Saved data entries

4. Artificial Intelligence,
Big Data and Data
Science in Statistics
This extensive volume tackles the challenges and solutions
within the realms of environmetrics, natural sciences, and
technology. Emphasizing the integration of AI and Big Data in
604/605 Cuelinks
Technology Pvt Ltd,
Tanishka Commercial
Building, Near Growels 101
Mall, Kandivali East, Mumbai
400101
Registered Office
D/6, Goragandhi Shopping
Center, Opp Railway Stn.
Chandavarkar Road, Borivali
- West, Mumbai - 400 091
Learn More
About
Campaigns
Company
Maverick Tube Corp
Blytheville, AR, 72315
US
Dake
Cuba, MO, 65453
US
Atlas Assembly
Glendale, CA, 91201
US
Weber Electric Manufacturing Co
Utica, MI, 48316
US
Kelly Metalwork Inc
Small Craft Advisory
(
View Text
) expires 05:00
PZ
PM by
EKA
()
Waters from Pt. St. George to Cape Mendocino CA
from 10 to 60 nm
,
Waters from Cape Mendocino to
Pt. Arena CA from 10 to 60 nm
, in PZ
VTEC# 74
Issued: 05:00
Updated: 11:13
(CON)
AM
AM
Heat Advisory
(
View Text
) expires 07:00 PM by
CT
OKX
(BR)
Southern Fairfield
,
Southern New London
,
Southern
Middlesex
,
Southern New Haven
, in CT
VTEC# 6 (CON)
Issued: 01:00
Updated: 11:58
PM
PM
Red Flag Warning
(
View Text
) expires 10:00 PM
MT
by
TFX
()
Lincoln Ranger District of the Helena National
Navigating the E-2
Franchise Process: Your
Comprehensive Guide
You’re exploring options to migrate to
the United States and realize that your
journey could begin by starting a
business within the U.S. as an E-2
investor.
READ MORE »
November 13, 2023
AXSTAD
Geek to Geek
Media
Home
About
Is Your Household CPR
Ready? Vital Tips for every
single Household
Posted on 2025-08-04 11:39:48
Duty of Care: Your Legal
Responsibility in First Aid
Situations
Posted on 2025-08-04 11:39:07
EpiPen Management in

What you will do - The expected answer is a number and nothing else: how many lines above include the word "Advisory".

Exercise response - 2